# condensation on roof edge over the bed.



## cheshiregordon (Sep 24, 2011)

we noticed that below the roof seam around the front of the van (over the bed) was damp and wet to the touch in our 1999 B640. So we had the strip removed and resealed.
First night away after the work was completed we again noticed dampness in the same place. Confused I cleaned the moisture off and stuffed tissue paper into the void. I'm now fairly convinced that the moisture is condensation, forming on the edge of the roof panel over the bed. It has also stained the edge of the bed curtain, which I've now removed for cleaning.
While we are trying to limit condensation in the van - is condensation around the roof edge over the bed common in Hymers? or is there something missing on my van?
I should add that the outside strip did need resealing so wasn't a waste of money.


----------



## bognormike (May 10, 2005)

could there have been some residual moisture / water around after mopping out & re-sealing? It might be worth getting a de-hulidifier and running it for a while to suck out the moisture. And then check with a moisture meter that all is OK.


----------



## inkey-2008 (May 24, 2008)

You hit the nail right on the head, It's you warm breath condensing on the cold panel. Most vans suffer from it.

The colder it is outside the worse it is. You could open windows and sleep in the cold or mop it up in the morning.

Andy


----------



## cheshiregordon (Sep 24, 2011)

I've had the gap between the roof edge and the front stuffed with tissue since Sunday when we put it back in storage. Checked the tissue today and is completely dry - which makes me think that the second damp was condensation.
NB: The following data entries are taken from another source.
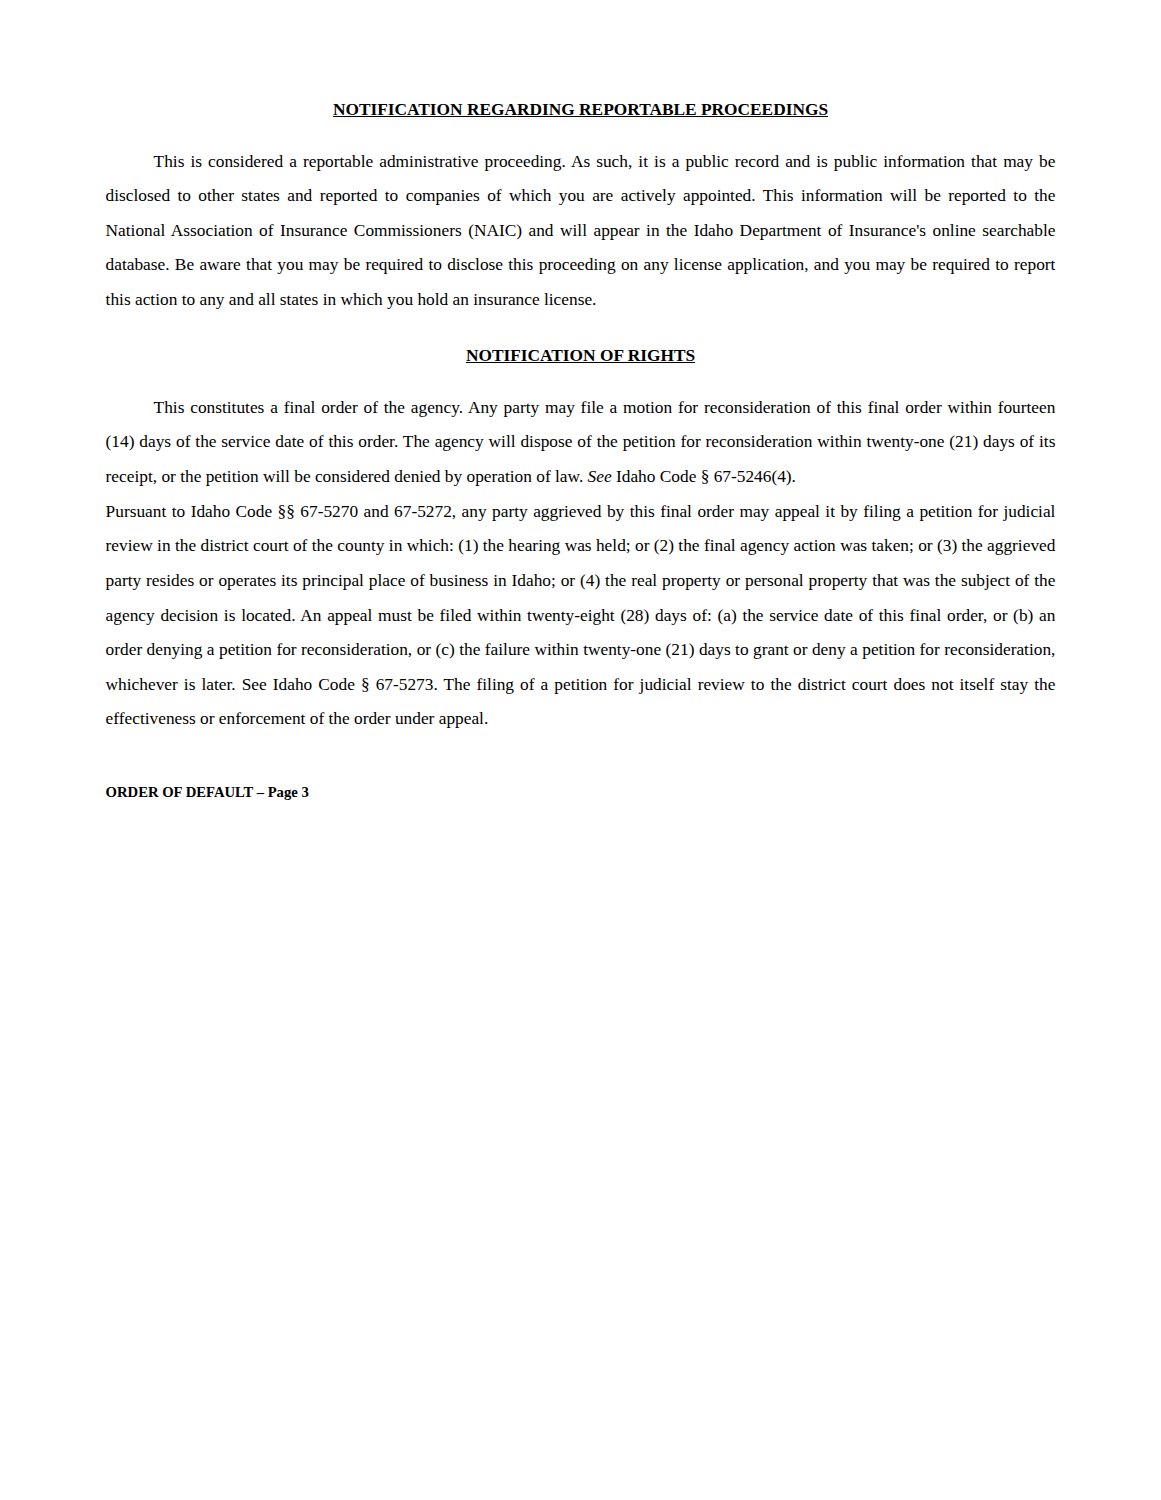NOTIFICATION REGARDING REPORTABLE PROCEEDINGS
This is considered a reportable administrative proceeding. As such, it is a public record and is public information that may be disclosed to other states and reported to companies of which you are actively appointed. This information will be reported to the National Association of Insurance Commissioners (NAIC) and will appear in the Idaho Department of Insurance's online searchable database. Be aware that you may be required to disclose this proceeding on any license application, and you may be required to report this action to any and all states in which you hold an insurance license.
NOTIFICATION OF RIGHTS
This constitutes a final order of the agency. Any party may file a motion for reconsideration of this final order within fourteen (14) days of the service date of this order. The agency will dispose of the petition for reconsideration within twenty-one (21) days of its receipt, or the petition will be considered denied by operation of law. See Idaho Code § 67-5246(4).
Pursuant to Idaho Code §§ 67-5270 and 67-5272, any party aggrieved by this final order may appeal it by filing a petition for judicial review in the district court of the county in which: (1) the hearing was held; or (2) the final agency action was taken; or (3) the aggrieved party resides or operates its principal place of business in Idaho; or (4) the real property or personal property that was the subject of the agency decision is located. An appeal must be filed within twenty-eight (28) days of: (a) the service date of this final order, or (b) an order denying a petition for reconsideration, or (c) the failure within twenty-one (21) days to grant or deny a petition for reconsideration, whichever is later. See Idaho Code § 67-5273. The filing of a petition for judicial review to the district court does not itself stay the effectiveness or enforcement of the order under appeal.
ORDER OF DEFAULT – Page 3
Although I'll follow your advice and keep checking it with the moisture meter.
It was two or three weeks between the resealing and our trip away last week.
Just wondered if there shouldn't be some kind of sealing strip around the exposed roof edge which would prevent the condensation.


----------



## Pudsey_Bear (Sep 25, 2008)

Bearing in mind condensation is usually caused by lack of insulation, Id be investigating the lack of or possible breakdown of the insulation in that section.

It's a shame that endoscopes aren't more common, a small hole could reveal all.

If I'm proved to be right , B&Q et all have the cure, a long length of windscreen washer tubing, some wire to make it rigid until it's in as far as possible, and withdraw as you squirt and luckily it will no longer be a problem.

We had a similar problem on our first van, the above cured it.


----------